Redefining the Classroom

Kenneth J. Shouldice Library Help Me!


Plagiarism is using someone else's words or ideas without giving them credit. It's easy to avoid plagiarizing by citing your sources.

In an academic situation, you are expected to use other people's ideas either to build your own argument, or as a basis for your own work. Academic people take what is known--what has been discovered by others--and seek new information. So, you must use the work of others. To be fair, you need to give them credit for their work by citing them.

Many of the library's databases will help you cite works found through their database products.

  • In FirstSearch databases (Wilson Select Plus, Article First, etc.) click on the record you wish to cite (the title of the item, not the full text). An inch or so above the title of the article will be a Cite This Item link. Clicking on it will give you an APA, Chicago, Harvard and MLA citation for the article.
  • In Gale databases (General Reference Center Gold, Academic Onefile, etc.), look at the record for the specific article (on the results page, click on the title of the article, not the full text). On the right side of the screen is a box, outlined in red. Click on Citation Tools. Choose MLA or APA, and click on Save. A window will open with the citation in the chosen format.
  • ProQuest databases also offer citation help from the article record. Click on the title of the article (not the full text). On the record page, below the search tabs is a light yellow band. An option within the yellow band is a Cite this link. Click on it, choose the preferred citation method from the dropdown menu, then cut and paste the citation into a separate document.
  • CSA databases do not provide citation help.
Double check the accuracy of these citations to verify that they are the way your instructor wants the material cited. While there is only one "MLA" and one "APA," there are different "flavors" of the citations. We suggest that you double check the citations provided by all of our database products.

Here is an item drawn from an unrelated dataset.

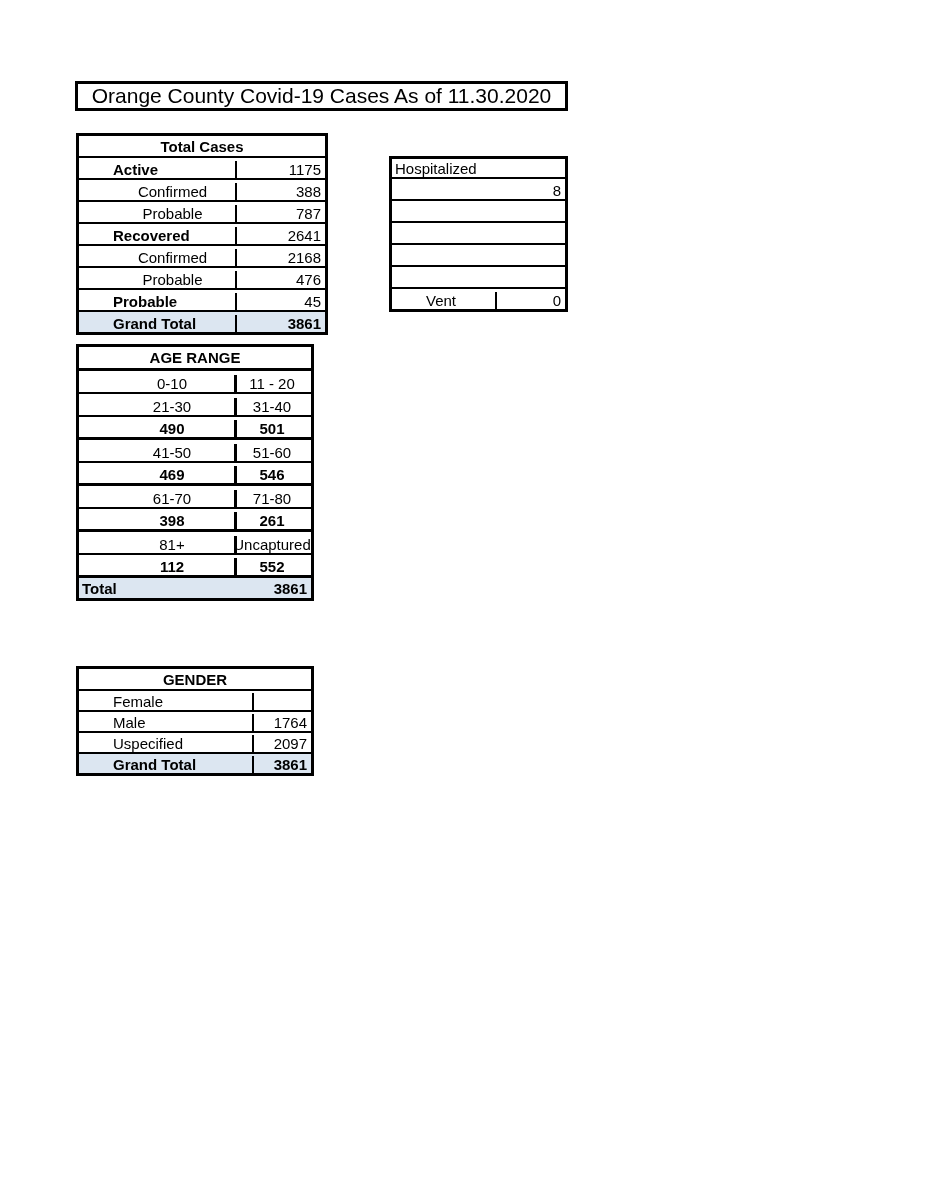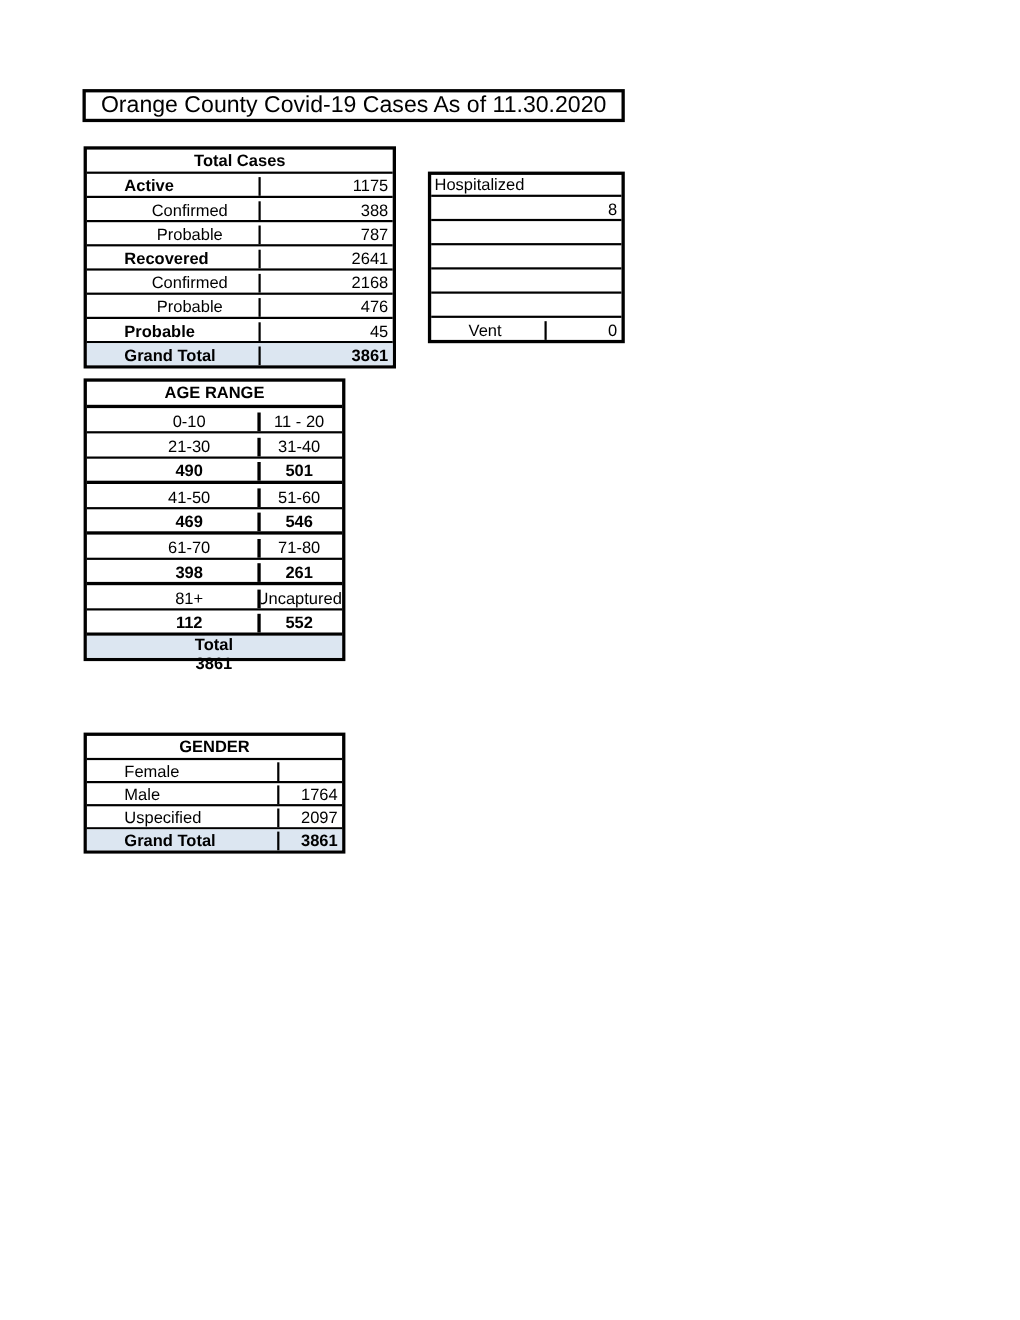"Total Cases" #total-cases { width: 284px -> 252px }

We've already discussed how to cite articles, but you can also cite books by using the datab ase that covers books, WorldCat. Go to WorldCat by going to Find Articles and Other Resources and clicking on the Catalogs category. Choose WorldCat. Look up the item you wish to cite, and click on the record for that particular item. An inch or so above the title of the book will be a Cite This Item link. Clicking on it will give you an APA, Chicago, Harvard and MLA citation for the article.

Need help?
The best place to go for help creating a bibliography of works cited page is the Learning Center. The mission of the Learning Center is to help students succeed. They do this by not only working with the students, but perhaps more importantly, coordinating their help with the faculty that teach the various courses. They know what most faculty expect, and provide valuable help in citing materials by helping you follow standard citation schemes.

The library also owns copies of the major citation methos. They are on reserve at the Reserve Desk and may be checked out for two hours, to use within the library.